In the camp everything is transitory, and even though each refugee left a terrible past behind, this doesn’t matter to anyone at all: the other refugees don’t care as they all have horrible life stories of their own, therefore they can hardly be expected to be surprised or shocked by the horrors others endured; the immigration officers don’t care because they are overburdened and are lost among the bureaucratic procedures; and the locals don’t care because all they understand is that with each new refugee, there’s one more useless dipshit treading the Belgian land.
All this could serve as the basis for a brutal, heart-wrenching and unsettling novel, and indeed, Verhulst’s book is such a novel. But not in the way you might expect: there’s not a bit of pretended shock or hypocritical, effusive pity over the misery of others, and there’s no word written in the book which is only meant for effect.

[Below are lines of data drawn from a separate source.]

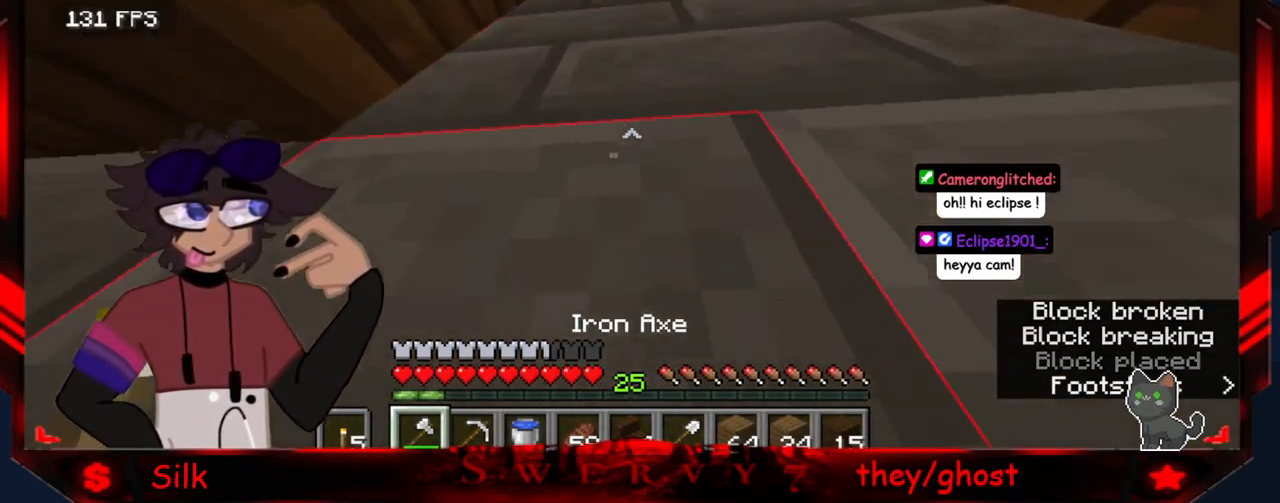
{"keys": ["s"], "mouse": [], "events": [[267, "s", "down"]]}
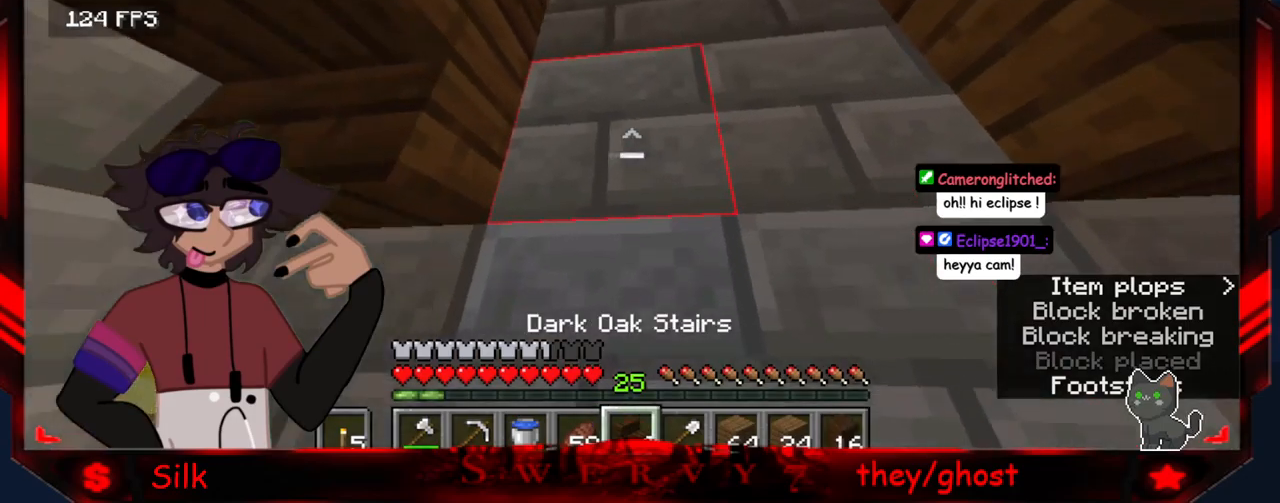
{"keys": [], "mouse": [], "events": [[217, "s", "up"]]}
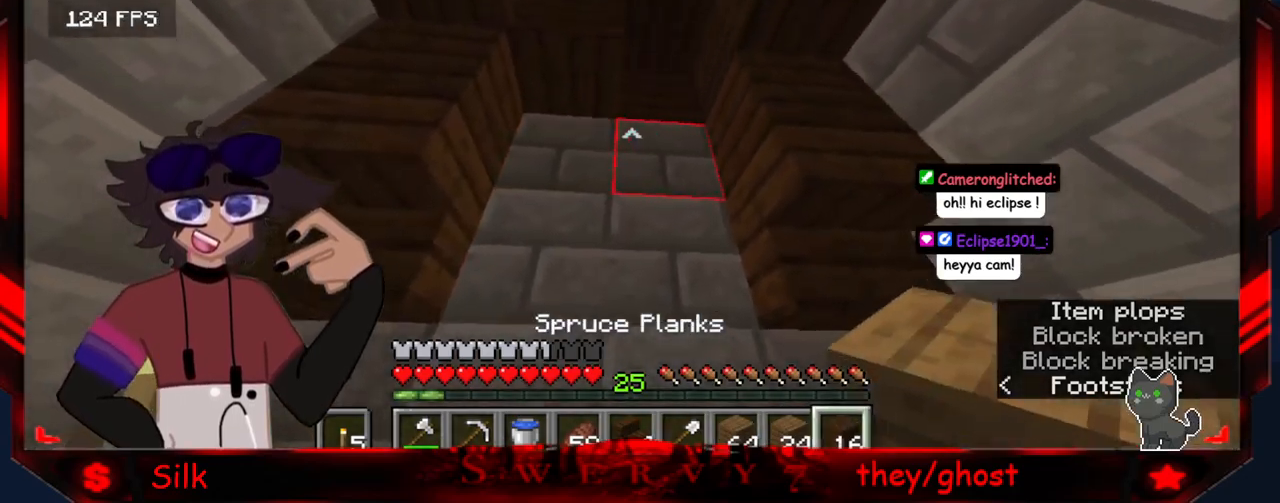
{"keys": [], "mouse": ["right"], "events": [[384, "mouse_right", "down"]]}
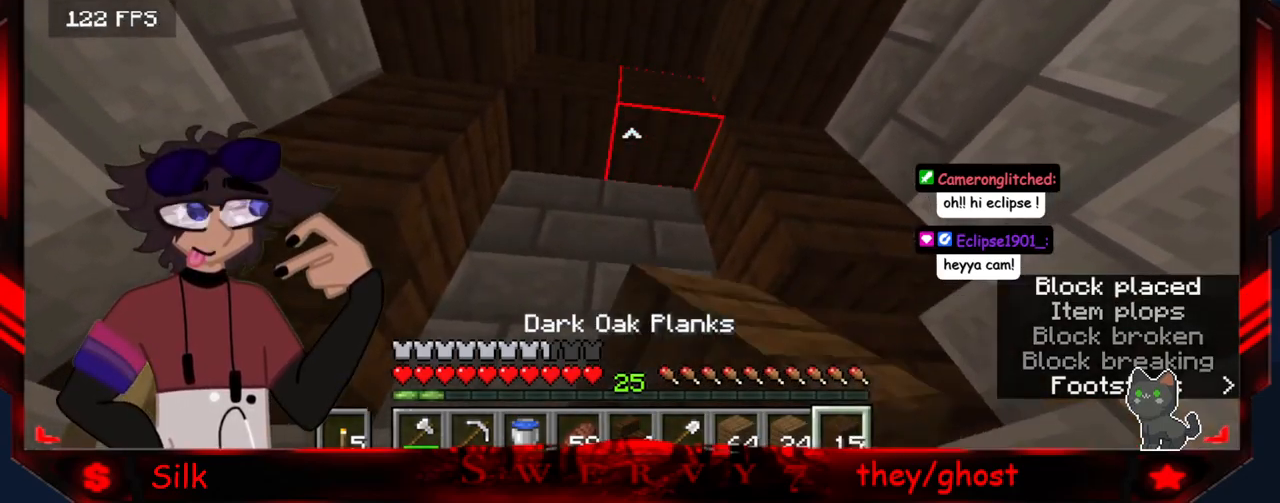
{"keys": ["d"], "mouse": [], "events": [[67, "mouse_right", "up"], [267, "d", "down"]]}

This may partly be so because the narrator of the book isn’t a clever external narrator who explains everything (and most certainly it’s not Dimitri Verhulst, the journalist) but Bipul Masli, an acclaimed photojournalist and himself a refugee from Africa. Even though he sees a possible cover photo in each of his refugee camp acquaintances due to his professional background, he still manages to treat every one of them like a human being, and not like an example case offered by some humar rights organization to the public to be shocked by.
And of course we cannot ignore Bipul Masli’s style and humor. His style is cruelly cynical, and his humor is such that made me wonder how Kurt Vonnegut could be considered the master of black humor when authors such as Dimitri Verhulst exist. Don’t get me wrong, I love Kurt Vonnegut (though not as much as I did when I was a teenager, but I still like him well enough), but he simply doesn’t seem to be playing in the same league as Dimitri Verhulst, as regards both his humor and his oft-praised humanism.
Anyway, the usual thing happened to me while I read Problemski Hotel: it was such an excellent and stunning book that I find it extremely hard to speak about it. I’m not Dimitri Verhulst therefore I cannot write without a lot of over-dramatization about the things he handles so easily and naturally. And if there’s one thing I don’t want to do with this book, it is to spoil it with my tearjerking and dramatic words. Therefore I stop writing now.